FLORAL LANDSCAPE DESIGNER, VISUAL ARTIST
“I remember discovering in my art classes at Dordt that I was deeply interested in color,” says Matthew Kunnari (’06). “I’d be driving down the road, and I’d be struck by certain things: the yellow paint on the center line, the red stop sign, a blue sky. I’d feel compelled to return to that image in the studio.”
Now his medium is flowers.
Kunnari lives on the grounds of the historic Pillsbury Mansion, next to Lake Minnetonka, where aside from tending plants and designing landscapes, he spends time painting in his bright artist’s studio in the estate’s carriage house.
The room is filled with brightly colored still-life paintings, arranged on easels or up against the wall. “I like to paint the things that have been left behind. A table after everyone has eaten, or a sink and counter filled with dishes,” he says. The paintings are unconventional, but beautiful.

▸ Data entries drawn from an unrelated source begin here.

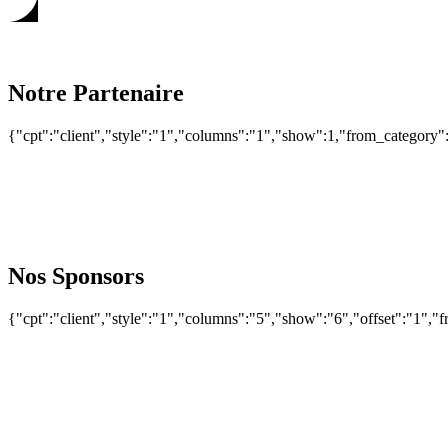
Notre Partenaire
{"cpt":"client","style":"1","columns":"1","show":1,"from_categor
Nos Sponsors
{"cpt":"client","style":"1","columns":"5","show":"6","offset":"1"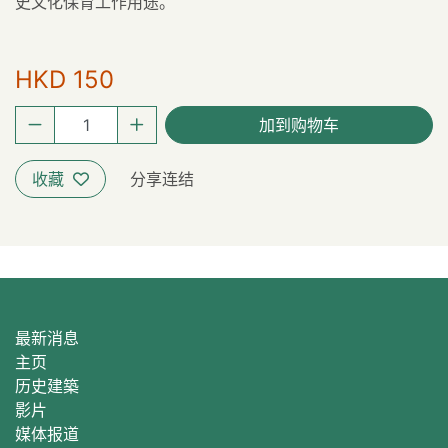
史文化保育工作用途。
HKD 150
加到购物车
收藏
分享连结
最新消息
主页
历史建築
影片
媒体报道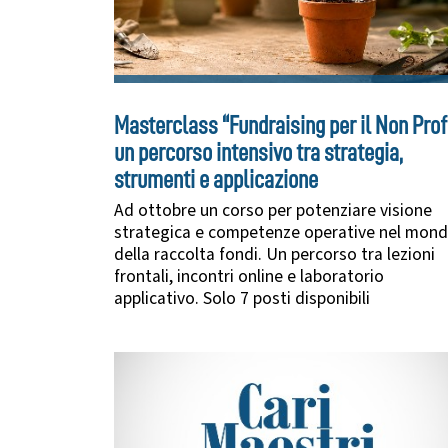
Masterclass “Fundraising per il Non Profi
un percorso intensivo tra strategia,
strumenti e applicazione
Ad ottobre un corso per potenziare visione
strategica e competenze operative nel mon
della raccolta fondi. Un percorso tra lezioni
frontali, incontri online e laboratorio
applicativo. Solo 7 posti disponibili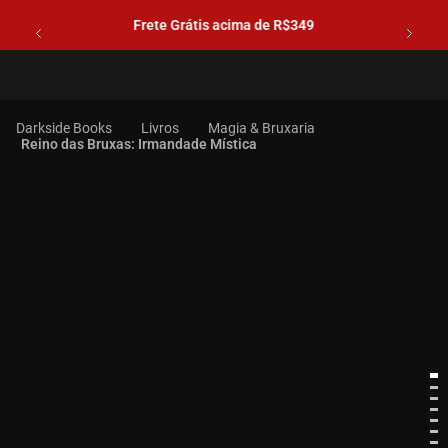
Frete Grátis acima de R$349
Livros
Magia & Bruxaria
Reino das Bruxas: Irmandade Mística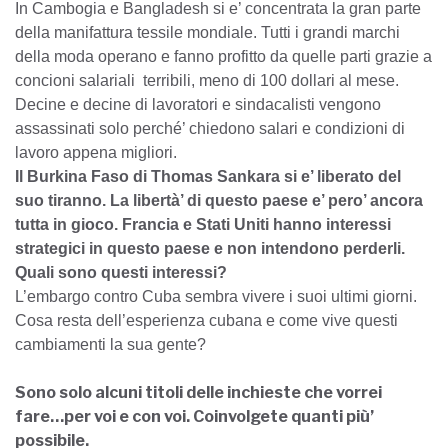
In Cambogia e Bangladesh si e’ concentrata la gran parte
della manifattura tessile mondiale. Tutti i grandi marchi
della moda operano e fanno profitto da quelle parti grazie a
concioni salariali terribili, meno di 100 dollari al mese.
Decine e decine di lavoratori e sindacalisti vengono
assassinati solo perché’ chiedono salari e condizioni di
lavoro appena migliori.
Il Burkina Faso di Thomas Sankara si e’ liberato del
suo tiranno. La libertà’ di questo paese e’ pero’ ancora
tutta in gioco. Francia e Stati Uniti hanno interessi
strategici in questo paese e non intendono perderli.
Quali sono questi interessi?
L’embargo contro Cuba sembra vivere i suoi ultimi giorni.
Cosa resta dell’esperienza cubana e come vive questi
cambiamenti la sua gente?
Sono solo alcuni titoli delle inchieste che vorrei
fare…per voi e con voi. Coinvolgete quanti più’
possibile.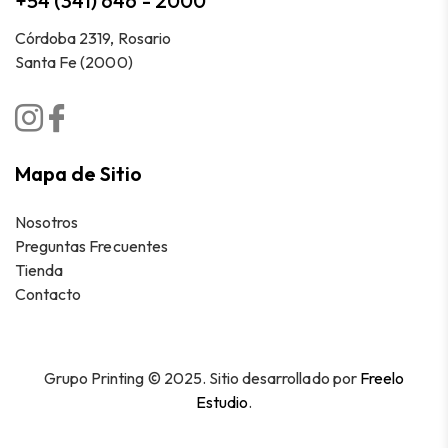
+54 (341) 646 - 2000
Córdoba 2319, Rosario
Santa Fe (2000)
Mapa de Sitio
Nosotros
Preguntas Frecuentes
Tienda
Contacto
Grupo Printing © 2025. Sitio desarrollado por
Freelo
Estudio
.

“As an artist, and also as a gardener, you learn patience,” he says. “You’re in it for the long game.”
GRAPHIC ARTIST AND WEBSITE DESIGNER
Rachel Clemens (’09) has gotten used to sitting down with executives from global corporations like Microsoft and Pepsi. She’s a practice manager at SAP, a multinational company that creates software that businesses use to optimize their hiring processes.
Clemens works on the "front end" of the software platform. Her design courses at Dordt, along with internships near Dordt and in Chicago, prepared her to design elegant, functional websites.
“When it comes to designing a web page, design and functionality are inseparable,” she says. Clemens designs the “front-end” of websites—the part users see and interact with. “It’s surprising how often I design something I think looks pretty good, but then when we put it into practice, we realize it doesn’t work very well,” she says.
“Along with my degree in art, I was a business major. I’ve never really been interested in creating art for art’s sake. I’ve always been interested in how to communicate something clearly, or make someone’s life easier through good design,” she says.
MUSEUM EXHIBIT DESIGNER
Sarah Zwier (’06) spent one of her last semesters as a Dordt student interning for the Field Museum in Chicago, and she continued working there for several years after graduation. “That’s where I really cut my teeth in exhibit design,” she says. “I learned to take concepts from my design courses at Dordt and apply them to three-dimensional environments.”
Now she works as a graphic artist at the Science Museum of Minnesota. Recently, Zwier helped design and install an exhibit about sports science. Today, the space is filled with kids and parents, practicing their baseball swing in front of a slow-motion camera or racing down a track alongside virtual competitors.
When Zwier first chose to study art at Dordt, she wondered if she “was the right type of creative person.”
“At Dordt, there were wonderful painters, illustrators, and sculptors. But as a designer, I wasn’t quite sure how I fit in. I soon learned that my medium was the computer, which required precision and the ability to manipulate type, colors, and images to create engaging visuals,” she says. “Graphic design was a great fit for my artistic gifts.”